Parliamentary Maneuver Could Lead to Higher Muni Fares -- And Soon

Oily bus.jpg
Jim Herd
Friday's fingernails-on-the-chalkboard pleasant Muni Board Meeting ended with the specter of monthly fares being doubled for children, the disabled, and the elderly being staved off. Everyone exhaled a sigh of relief.

Well, inhale a breath of trepidation -- because tomorrow the MTA Board could reverse course and vote for rate hikes going into effect as early as April.

As others noticed, Friday's board meeting was never "adjourned." It was only "recessed." The difference could end up costing vulnerable riders, and right soon.

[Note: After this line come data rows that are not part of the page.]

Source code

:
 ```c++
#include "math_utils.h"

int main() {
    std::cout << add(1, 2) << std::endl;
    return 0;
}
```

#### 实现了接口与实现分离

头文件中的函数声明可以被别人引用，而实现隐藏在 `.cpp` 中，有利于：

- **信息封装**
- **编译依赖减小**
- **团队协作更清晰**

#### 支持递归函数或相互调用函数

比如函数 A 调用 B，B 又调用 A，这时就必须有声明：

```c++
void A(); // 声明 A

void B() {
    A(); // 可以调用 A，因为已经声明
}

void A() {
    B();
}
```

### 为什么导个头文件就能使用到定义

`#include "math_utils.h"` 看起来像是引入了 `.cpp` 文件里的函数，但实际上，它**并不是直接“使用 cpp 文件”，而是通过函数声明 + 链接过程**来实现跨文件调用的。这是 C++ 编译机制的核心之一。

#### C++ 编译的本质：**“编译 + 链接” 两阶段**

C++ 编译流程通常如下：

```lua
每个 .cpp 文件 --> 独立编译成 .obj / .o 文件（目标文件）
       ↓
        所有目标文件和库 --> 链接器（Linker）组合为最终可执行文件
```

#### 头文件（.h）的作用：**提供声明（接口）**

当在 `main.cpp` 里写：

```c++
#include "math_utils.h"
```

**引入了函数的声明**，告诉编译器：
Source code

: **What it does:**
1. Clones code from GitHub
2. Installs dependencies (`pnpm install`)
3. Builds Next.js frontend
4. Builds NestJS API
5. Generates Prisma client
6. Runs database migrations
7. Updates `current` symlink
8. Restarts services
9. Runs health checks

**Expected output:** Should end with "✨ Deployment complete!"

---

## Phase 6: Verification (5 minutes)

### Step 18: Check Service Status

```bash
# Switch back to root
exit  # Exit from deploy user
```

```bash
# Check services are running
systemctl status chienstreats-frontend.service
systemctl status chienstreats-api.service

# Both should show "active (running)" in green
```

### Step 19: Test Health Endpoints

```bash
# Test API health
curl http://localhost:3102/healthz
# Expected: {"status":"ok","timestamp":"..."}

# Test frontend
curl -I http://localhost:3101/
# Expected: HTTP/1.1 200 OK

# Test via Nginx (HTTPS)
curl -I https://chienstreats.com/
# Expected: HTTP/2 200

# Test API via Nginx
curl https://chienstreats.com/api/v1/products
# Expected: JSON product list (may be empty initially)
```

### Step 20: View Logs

Because of that parliamentary distinction, the MTA Board can discuss -- and vote on -- matters brought up on Friday that are not on Tuesday's agenda. While the board could, perhaps, rescind its Friday vote for 10 percent service cuts tomorrow, it could also theoretically revisit and re-vote upon the fare hikes. Thirty days notice from May 2 could place those fare hikes at the start of April -- no fooling.

Here's where things get a bit political. Mayor Gavin Newsom has repeatedly said that today is the Transit Workers Union's high noon moment -- either they re-think  the spurning of some $15 million in concessions, or he'll jump on Supervisor Sean Elsbernd's bandwagon and support a Charter Amendment assailing drivers' pay.

Transit Workers Union boss Irwin Lum didn't return our calls this weekend. But he has made a habit of late of exclaiming -- in front of cameras and tape recorders -- that his union has nothing to vote on and he resents being made to negotiate "with a gun to our heads."

So, if the TWU doesn't vote for givebacks today -- they sure are handing the MTA Board a gift-wrapped opportunity to pull an about-face, vote for fare hikes on the most vulnerable passengers, and watch the popular anger directed not at the board but the union drivers.

Sound cynical? Sure it does. But that doesn't make it wrong. Keep in mind that Newsom appointed every last MTA Board member -- and has been extremely unsubtle in the past about telling them how to vote. Given the mayor's disdain for the Transit Workers Union -- which spat on the deal he brokered with union management -- this doesn't seem all that far-fetched.

Frankly, it'd be a masterstroke of channeling popular rage toward a particularly tone-deaf union. The TWU's public relations could only be worse if they managed to start infecting riders with E. coli. But it warrants mentioning that, should fare hikes come, they will have been enacted with the MTA Board hardly lifting a finger to increase parking revenues or reduce the $63 million pillaged from Muni by other departments via work orders.

In any event, all will become clearer in the next few days. Perhaps by then, the bus will have shown up, too.